Seit heute wird eine gewisse Unruhe auf der Konferenz spürbar, sowohl im Inneren wie auch Außen vor den Verhandlungshallen. Das Gerücht über eine mögliche Verlängerung der Konferenz macht die Runde und zudem scheint es, dass die Dinge jetzt erst richtig Fahrt aufnehmen. Insbesondere ist dies darauf zurückzuführen, dass manche Akteure nun mit den wichtigsten Verhandlungsführern (allen voran Indien) anwesend sind und insbesondere die Verhandlungen zu Landwirtschaft und Fischerei jetzt richtig ans Eingemachte gehen können. Doch während die Verhandlungen in vollem Gange sind und die Hoffnung auf Verhandlungserfolge besteht, brodelt es gleichzeitig gewaltig am Rande der Konferenz beziehungsweise vor den Hallen der Verhandler. Die anwesende Zivilgesellschaft zeigt sich ob der aktuellen Lage vor Ort verunsichert. Nie zuvor war eine Ministerkonferenz so restriktiv mit Beteiligungsformaten der Zivilgesellschaft durchgeführt worden. Stimmen, die einen Abbruch der Konferenz fordern und die schwindende Legitimität des Forums in Frage stellen, werden lauter.

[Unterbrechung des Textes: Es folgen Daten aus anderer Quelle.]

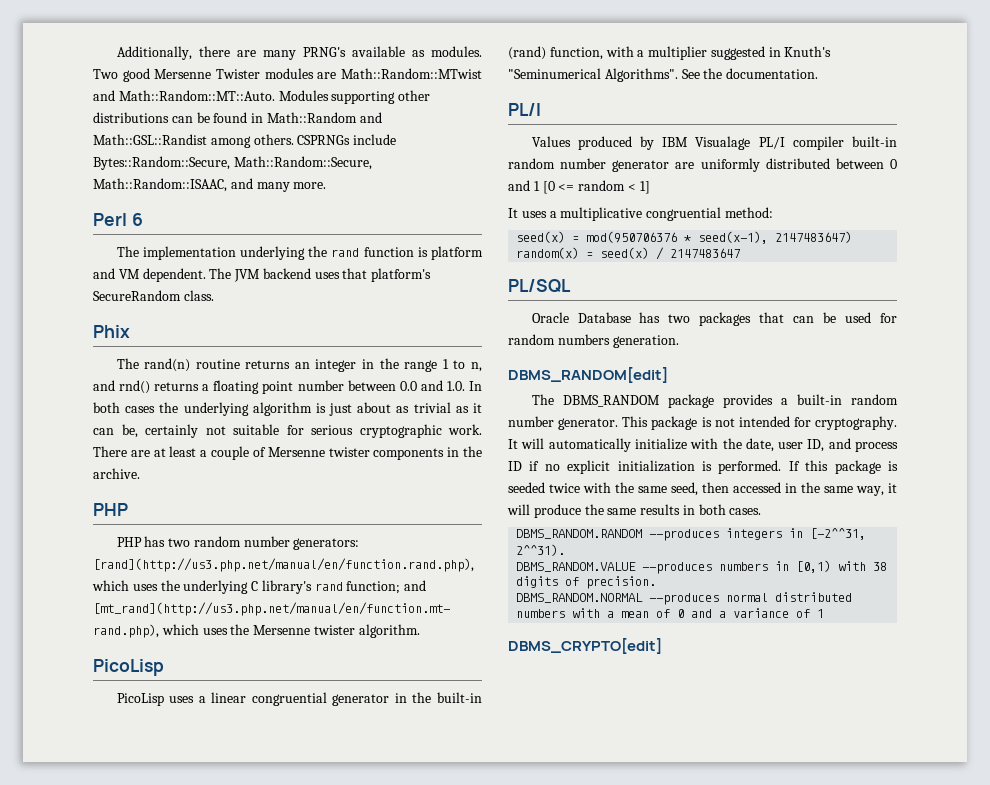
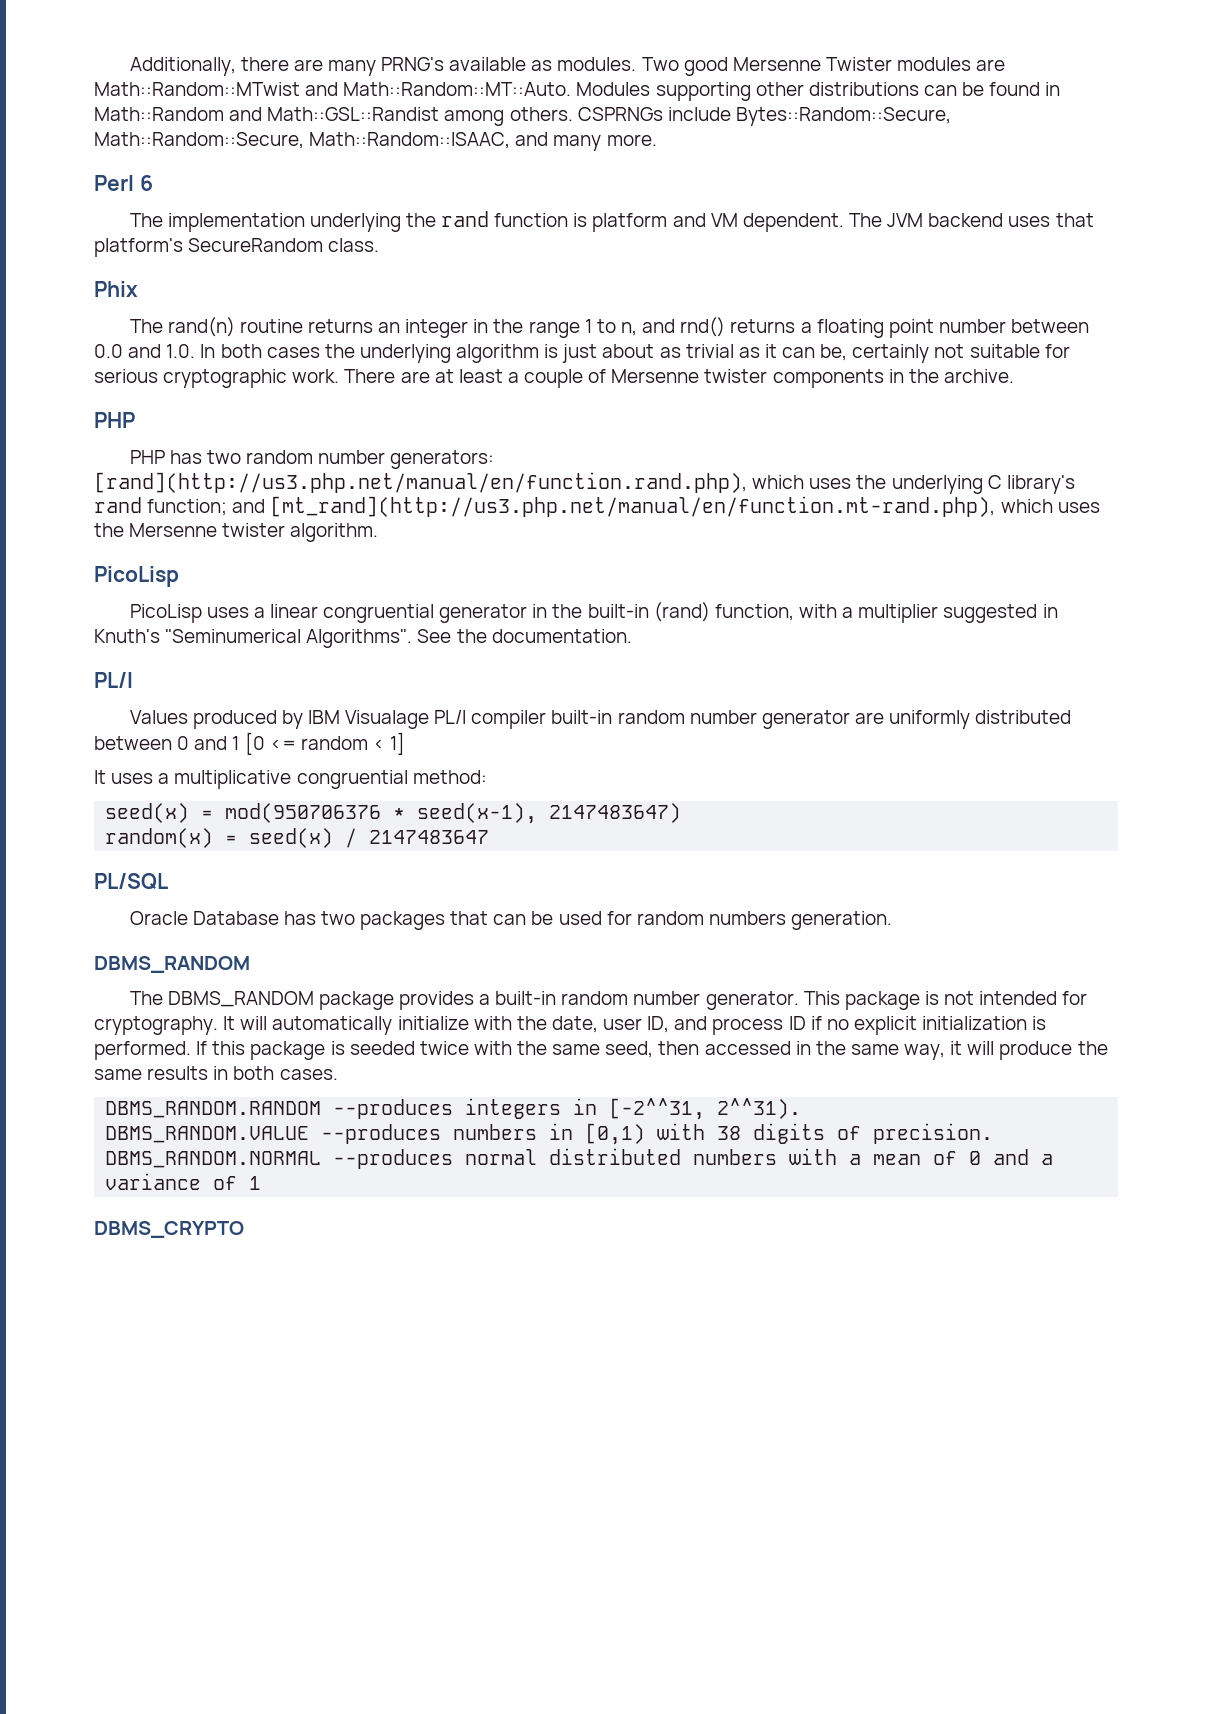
[508,367,668,383] DBMS_RANDOM[edit] -> [94,956,250,973] DBMS_RANDOM
[508,638,662,654] DBMS_CRYPTO[edit] -> [94,1221,244,1238] DBMS_CRYPTO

Morgen wird sich zeigen, ob es weitere Verhandlungstage braucht, denn neben der Abschlusserklärung wollen vor allem Industrieländer unbedingt das Moratorium zu E-Commerce verlängern. Die Forderung nach einer vorübergehenden Aussetzung von Zöllen und Steuern auf elektronische Transaktionen hat sowohl Befürworter als auch Kritiker. Während Befürworter argumentieren, dass ein Moratorium Innovation und Wachstum fördern würde, sehen Kritiker die Gefahr von Wettbewerbsverzerrungen und Steuerausfällen für nationale Regierungen.
Die deutsche Delegation zeigt sich weiter optimistisch, dass Kompromisse befunden werden können. Ob das allerdings bei einem anderen Kernthema der WTO, dem Streitschlichtungsmechanismus, möglich sein wird bleibt offen. Die aktuelle Lösung zielt darauf ab, Lücken zu schließen, die durch das Versagen des bisherigen Streitschlichtungsmechanismus entstanden sind. Sie soll temporäre Maßnahmen zur Beilegung von Streitigkeiten bereitstellt, damit auch in Zeiten der Blockade Mitglieder weiterhin auf eine Form der Streitschlichtung zurückgreifen können.